A consortium of 16 tire manufacturers has been reportedly mobilized by the U.S. Tire Manufacturers Association to conduct an analysis of possible solutions. According to Anne Forristall Luke, president and CEO of USTMA, the study will “provide the most efficient and thorough analysis possible of whether a safer alternative to 6PPD in tires currently exists.”
Molden, however, said there is a catch. ” If they do n’t investigate, they are n’t allowed to sell in the state of California”, he said. ” If they investigate and do n’t find an alternative, they can go on selling. They do n’t have to find a substitute. And there is n’t any other option available right now.
California is also looking into a request from the California Stormwater Quality Association to require manufacturers to look for an alternative to tires that contain the heavy metal zinc. In order to increase the rubber’s strength, zinc is used in the vulcanization process.
When it comes to tire particles, though, there has n’t been any action, even as the problem worsens with the proliferation of electric cars. Electric vehicles wear out their tires more quickly and produce an estimated 20 % more tire particles than the average gas-powered car due to their quicker acceleration and greater torque.

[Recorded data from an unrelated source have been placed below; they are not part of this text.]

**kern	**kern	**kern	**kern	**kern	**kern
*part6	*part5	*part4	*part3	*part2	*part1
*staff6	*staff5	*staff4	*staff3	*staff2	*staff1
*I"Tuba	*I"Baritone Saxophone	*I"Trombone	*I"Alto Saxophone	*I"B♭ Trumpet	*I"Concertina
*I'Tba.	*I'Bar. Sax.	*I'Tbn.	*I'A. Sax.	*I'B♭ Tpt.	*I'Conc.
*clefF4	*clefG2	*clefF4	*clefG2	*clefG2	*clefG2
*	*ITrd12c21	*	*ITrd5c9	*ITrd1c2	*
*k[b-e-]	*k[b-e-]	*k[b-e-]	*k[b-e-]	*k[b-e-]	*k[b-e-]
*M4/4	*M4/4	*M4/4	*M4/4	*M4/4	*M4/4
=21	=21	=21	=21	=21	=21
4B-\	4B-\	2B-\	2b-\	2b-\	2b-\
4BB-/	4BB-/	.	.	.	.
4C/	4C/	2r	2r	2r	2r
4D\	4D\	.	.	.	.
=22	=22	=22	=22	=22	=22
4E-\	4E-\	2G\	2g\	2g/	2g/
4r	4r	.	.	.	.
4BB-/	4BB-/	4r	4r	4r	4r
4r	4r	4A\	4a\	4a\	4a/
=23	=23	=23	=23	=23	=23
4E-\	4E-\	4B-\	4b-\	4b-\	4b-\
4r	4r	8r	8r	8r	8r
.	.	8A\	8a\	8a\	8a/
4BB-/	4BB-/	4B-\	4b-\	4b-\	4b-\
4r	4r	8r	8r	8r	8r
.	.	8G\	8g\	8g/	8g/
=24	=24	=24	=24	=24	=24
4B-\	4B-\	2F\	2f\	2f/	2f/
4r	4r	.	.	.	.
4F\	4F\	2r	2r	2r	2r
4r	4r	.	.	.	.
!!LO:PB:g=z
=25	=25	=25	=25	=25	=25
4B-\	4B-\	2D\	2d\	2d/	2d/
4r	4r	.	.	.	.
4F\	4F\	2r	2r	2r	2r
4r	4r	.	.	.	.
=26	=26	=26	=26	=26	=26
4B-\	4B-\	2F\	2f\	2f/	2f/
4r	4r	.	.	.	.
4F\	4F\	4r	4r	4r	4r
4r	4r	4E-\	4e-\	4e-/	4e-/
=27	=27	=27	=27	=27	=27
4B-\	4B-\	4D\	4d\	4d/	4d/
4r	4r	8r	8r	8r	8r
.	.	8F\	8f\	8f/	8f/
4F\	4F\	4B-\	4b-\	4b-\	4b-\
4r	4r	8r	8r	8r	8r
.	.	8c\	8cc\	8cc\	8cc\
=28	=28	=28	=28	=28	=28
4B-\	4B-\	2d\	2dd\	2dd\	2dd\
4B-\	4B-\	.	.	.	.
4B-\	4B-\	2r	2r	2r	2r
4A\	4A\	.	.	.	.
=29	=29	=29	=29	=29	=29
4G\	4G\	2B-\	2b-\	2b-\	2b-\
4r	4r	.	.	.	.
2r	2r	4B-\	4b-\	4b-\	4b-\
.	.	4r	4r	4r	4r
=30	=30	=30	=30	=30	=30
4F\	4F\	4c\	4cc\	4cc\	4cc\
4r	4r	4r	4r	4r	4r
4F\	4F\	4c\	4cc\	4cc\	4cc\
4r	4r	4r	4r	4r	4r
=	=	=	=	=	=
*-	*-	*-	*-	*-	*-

A , recent study  , in Southern California found tire and brake emissions in Anaheim accounted for 30 % of PM2.5, a small- particulate air pollutant, while exhaust emissions accounted for 19 %. Up to 2, 000 times as much particle pollution in terms of mass as tailpipes, according to studies by Emissions Analytics.

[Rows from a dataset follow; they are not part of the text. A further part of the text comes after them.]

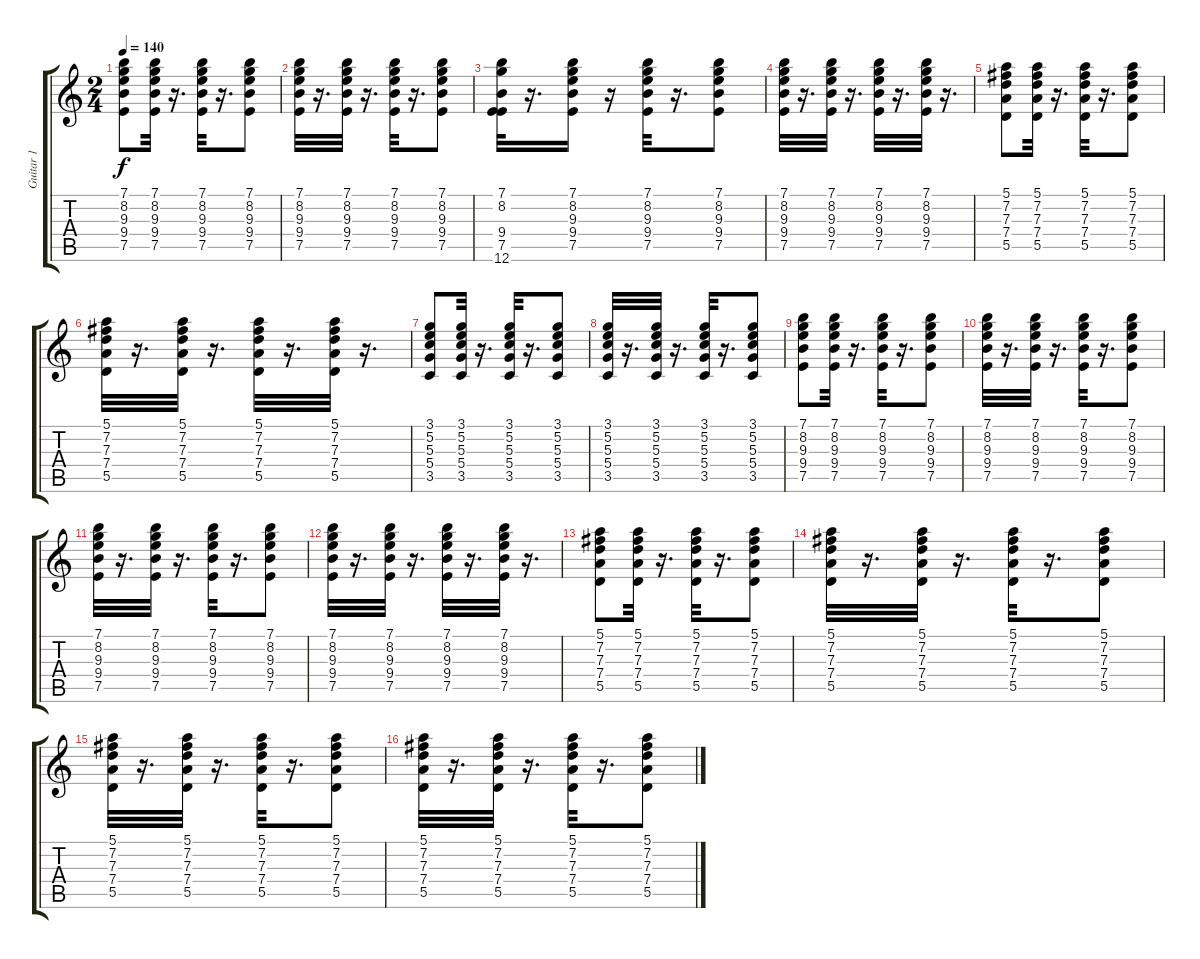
\track ("Guitar 1" "Guitar 1") {instrument acousticguitarsteel}
\staff {score tabs}
\tuning (E4 B3 G3 D3 A2 E2) {hide}
\ts (2 4)
\tempo 140
\clef g2
\ks c
(7.1 8.2 9.3 9.4 7.5).8{dy f} (7.1 8.2 9.3 9.4 7.5).32 r.16{d} (7.1 8.2 9.3 9.4 7.5).32 r.16{d} (7.1 8.2 9.3 9.4 7.5).8 |
(7.1 8.2 9.3 9.4 7.5).32 r.16{d} (7.1 8.2 9.3 9.4 7.5).32 r.16{d} (7.1 8.2 9.3 9.4 7.5).32 r.16{d} (7.1 8.2 9.3 9.4 7.5).8 |
(7.1 8.2 9.4 7.5 12.6).32 r.16{d} (7.1 8.2 9.3 9.4 7.5).16 r.16 (7.1 8.2 9.3 9.4 7.5).32 r.16{d} (7.1 8.2 9.3 9.4 7.5).8 |
(7.1 8.2 9.3 9.4 7.5).32 r.16{d} (7.1 8.2 9.3 9.4 7.5).32 r.16{d} (7.1 8.2 9.3 9.4 7.5).32 r.16{d} (7.1 8.2 9.3 9.4 7.5).32 r.16{d} |
(5.1 7.2 7.3 7.4 5.5).8 (5.1 7.2 7.3 7.4 5.5).32 r.16{d} (5.1 7.2 7.3 7.4 5.5).32 r.16{d} (5.1 7.2 7.3 7.4 5.5).8 |
(5.1 7.2 7.3 7.4 5.5).32 r.16{d} (5.1 7.2 7.3 7.4 5.5).32 r.16{d} (5.1 7.2 7.3 7.4 5.5).32 r.16{d} (5.1 7.2 7.3 7.4 5.5).32 r.16{d} |
(3.1 5.2 5.3 5.4 3.5).8 (3.1 5.2 5.3 5.4 3.5).32 r.16{d} (3.1 5.2 5.3 5.4 3.5).32 r.16{d} (3.1 5.2 5.3 5.4 3.5).8 |
(3.1 5.2 5.3 5.4 3.5).32 r.16{d} (3.1 5.2 5.3 5.4 3.5).32 r.16{d} (3.1 5.2 5.3 5.4 3.5).32 r.16{d} (3.1 5.2 5.3 5.4 3.5).8 |
(7.1 8.2 9.3 9.4 7.5).8 (7.1 8.2 9.3 9.4 7.5).32 r.16{d} (7.1 8.2 9.3 9.4 7.5).32 r.16{d} (7.1 8.2 9.3 9.4 7.5).8 |
(7.1 8.2 9.3 9.4 7.5).32 r.16{d} (7.1 8.2 9.3 9.4 7.5).32 r.16{d} (7.1 8.2 9.3 9.4 7.5).32 r.16{d} (7.1 8.2 9.3 9.4 7.5).8 |
(7.1 8.2 9.3 9.4 7.5).32 r.16{d} (7.1 8.2 9.3 9.4 7.5).32 r.16{d} (7.1 8.2 9.3 9.4 7.5).32 r.16{d} (7.1 8.2 9.3 9.4 7.5).8 |
(7.1 8.2 9.3 9.4 7.5).32 r.16{d} (7.1 8.2 9.3 9.4 7.5).32 r.16{d} (7.1 8.2 9.3 9.4 7.5).32 r.16{d} (7.1 8.2 9.3 9.4 7.5).32 r.16{d} |
(5.1 7.2 7.3 7.4 5.5).8 (5.1 7.2 7.3 7.4 5.5).32 r.16{d} (5.1 7.2 7.3 7.4 5.5).32 r.16{d} (5.1 7.2 7.3 7.4 5.5).8 |
(5.1 7.2 7.3 7.4 5.5).32 r.16{d} (5.1 7.2 7.3 7.4 5.5).32 r.16{d} (5.1 7.2 7.3 7.4 5.5).32 r.16{d} (5.1 7.2 7.3 7.4 5.5).8 |
(5.1 7.2 7.3 7.4 5.5).32 r.16{d} (5.1 7.2 7.3 7.4 5.5).32 r.16{d} (5.1 7.2 7.3 7.4 5.5).32 r.16{d} (5.1 7.2 7.3 7.4 5.5).8 |
(5.1 7.2 7.3 7.4 5.5).32 r.16{d} (5.1 7.2 7.3 7.4 5.5).32 r.16{d} (5.1 7.2 7.3 7.4 5.5).32 r.16{d} (5.1 7.2 7.3 7.4 5.5).8
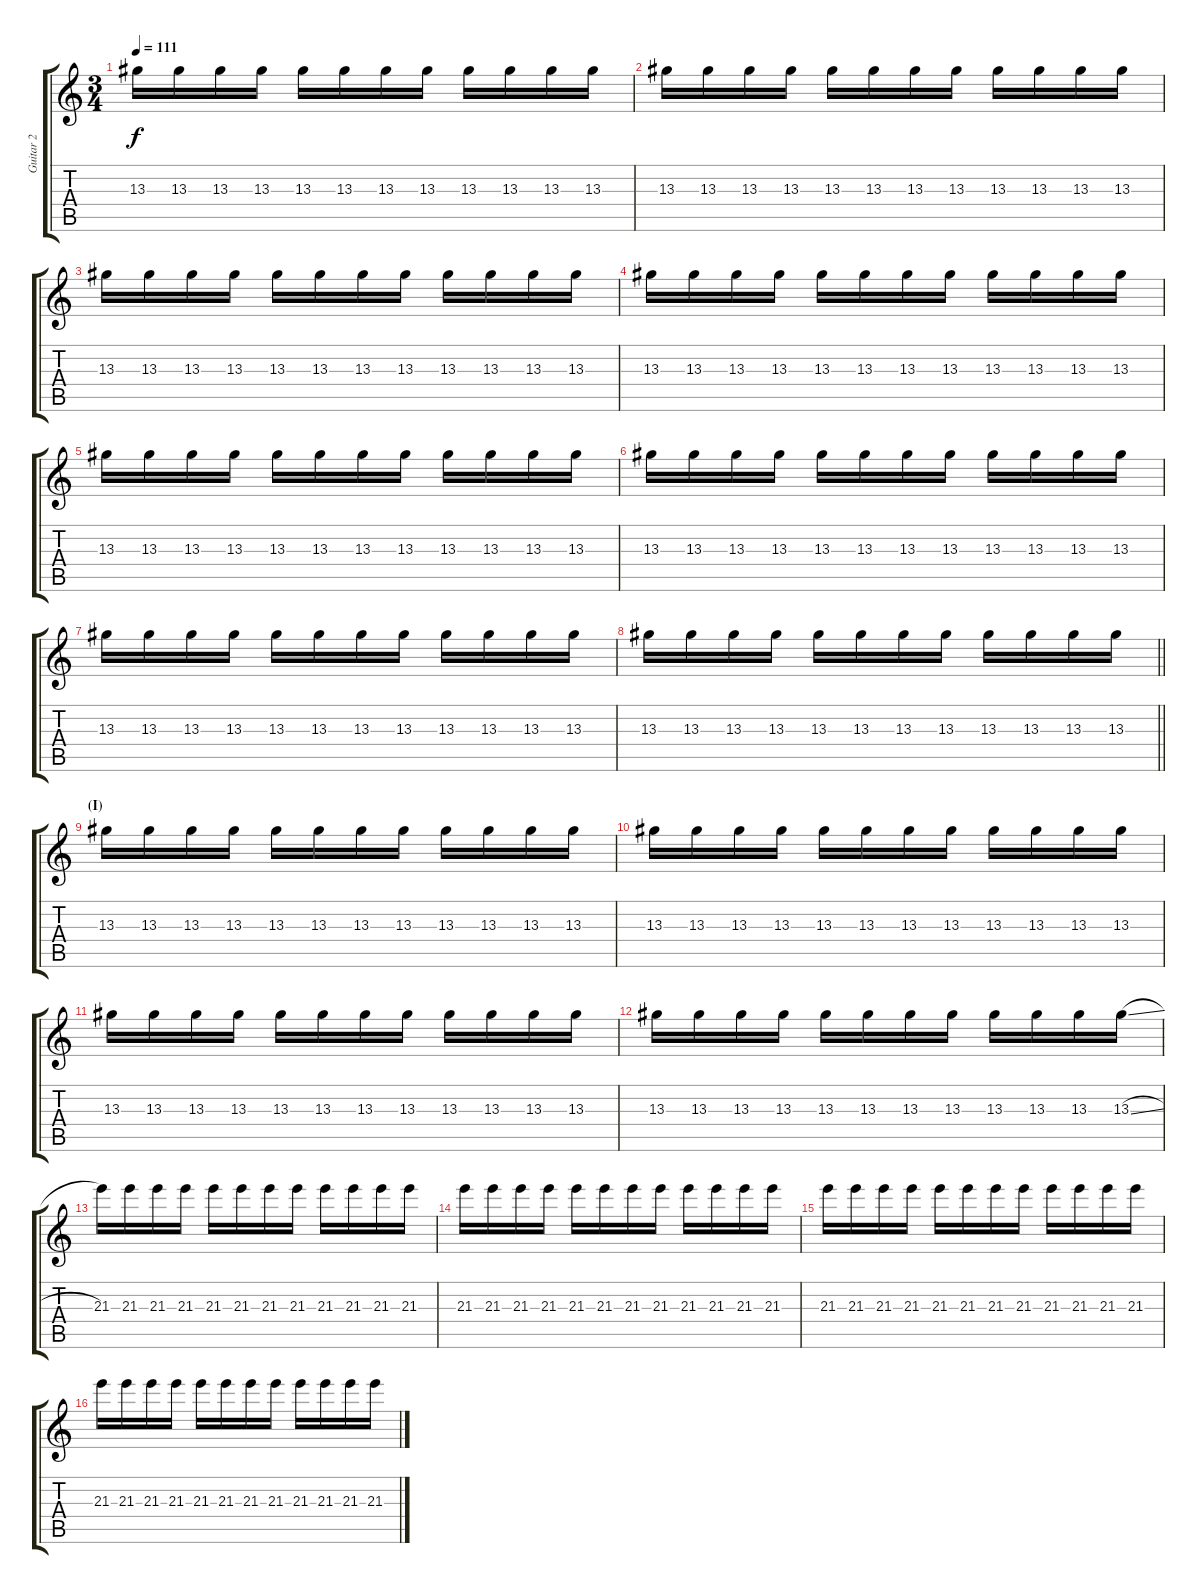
\track ("Guitar 2" "Guitar 2") {instrument electricguitarjazz}
\staff {score tabs}
\tuning (E4 B3 G3 D3 A2 E2) {hide}
\ts (3 4)
\tempo 111
\clef g2
\ks c
13.3.16{dy f volume 11} 13.3.16 13.3.16 13.3.16 13.3.16 13.3.16 13.3.16 13.3.16 13.3.16 13.3.16 13.3.16 13.3.16 |
13.3.16 13.3.16 13.3.16 13.3.16 13.3.16 13.3.16 13.3.16 13.3.16 13.3.16 13.3.16 13.3.16 13.3.16 |
13.3.16 13.3.16 13.3.16 13.3.16 13.3.16 13.3.16 13.3.16 13.3.16 13.3.16 13.3.16 13.3.16 13.3.16 |
13.3.16 13.3.16 13.3.16 13.3.16 13.3.16 13.3.16 13.3.16 13.3.16 13.3.16 13.3.16 13.3.16 13.3.16 |
13.3.16 13.3.16 13.3.16 13.3.16 13.3.16 13.3.16 13.3.16 13.3.16 13.3.16 13.3.16 13.3.16 13.3.16 |
13.3.16 13.3.16 13.3.16 13.3.16 13.3.16 13.3.16 13.3.16 13.3.16 13.3.16 13.3.16 13.3.16 13.3.16 |
13.3.16 13.3.16 13.3.16 13.3.16 13.3.16 13.3.16 13.3.16 13.3.16 13.3.16 13.3.16 13.3.16 13.3.16 |
\barLineRight lightlight
13.3.16 13.3.16 13.3.16 13.3.16 13.3.16 13.3.16 13.3.16 13.3.16 13.3.16 13.3.16 13.3.16 13.3.16 |
\section ("" "(I)")
13.3.16 13.3.16 13.3.16 13.3.16 13.3.16 13.3.16 13.3.16 13.3.16 13.3.16 13.3.16 13.3.16 13.3.16 |
13.3.16 13.3.16 13.3.16 13.3.16 13.3.16 13.3.16 13.3.16 13.3.16 13.3.16 13.3.16 13.3.16 13.3.16 |
13.3.16 13.3.16 13.3.16 13.3.16 13.3.16 13.3.16 13.3.16 13.3.16 13.3.16 13.3.16 13.3.16 13.3.16 |
13.3.16 13.3.16 13.3.16 13.3.16 13.3.16 13.3.16 13.3.16 13.3.16 13.3.16 13.3.16 13.3.16 13.3{sl}.16 |
21.3.16 21.3.16 21.3.16 21.3.16 21.3.16 21.3.16 21.3.16 21.3.16 21.3.16 21.3.16 21.3.16 21.3.16 |
21.3.16 21.3.16 21.3.16 21.3.16 21.3.16 21.3.16 21.3.16 21.3.16 21.3.16 21.3.16 21.3.16 21.3.16 |
21.3.16 21.3.16 21.3.16 21.3.16 21.3.16 21.3.16 21.3.16 21.3.16 21.3.16 21.3.16 21.3.16 21.3.16 |
21.3.16 21.3.16 21.3.16 21.3.16 21.3.16 21.3.16 21.3.16 21.3.16 21.3.16 21.3.16 21.3.16 21.3.16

These particles frequently get in the way of ingested water and air. Even smaller than PM2.5, trafficine particles can be inhaled and delivered directly to the brain from tires.  , New research , suggests tire microparticles should be classified as a pollutant of “high concern”.
In a , report issued last year, researchers at Imperial College London said the particles could affect the heart, lungs, and reproductive organs and cause cancer.
People who live or work along roadways, often low- income, are exposed to more of the toxic substances.
Tires are also a major source of microplastics. More than three-quarters of the microplastics that enter the ocean come from the synthetic rubber in tires, according to a report from the Pew Charitable Trusts and the British company Systemiq.
And tire emissions remain a great deal unknown, which can be particularly challenging to analyze because heat and pressure can cause them to morph into other compounds.
One outstanding research question is whether 6PPD- q affects people, and what health problems, if any, it could cause. A recent study published in Environmental Science & Technology Letters found that pregnant women had the highest levels of the chemical in urine samples from a region of South China.
According to Molden, the discovery of 6PPD-q has sparked new research into tires ‘ effects on health and the environment, and he anticipates a lot of new research in the coming years. ” The jigsaw pieces are coming together”, he said. ” But it’s a thousand- piece jigsaw, not a 200- piece jigsaw”.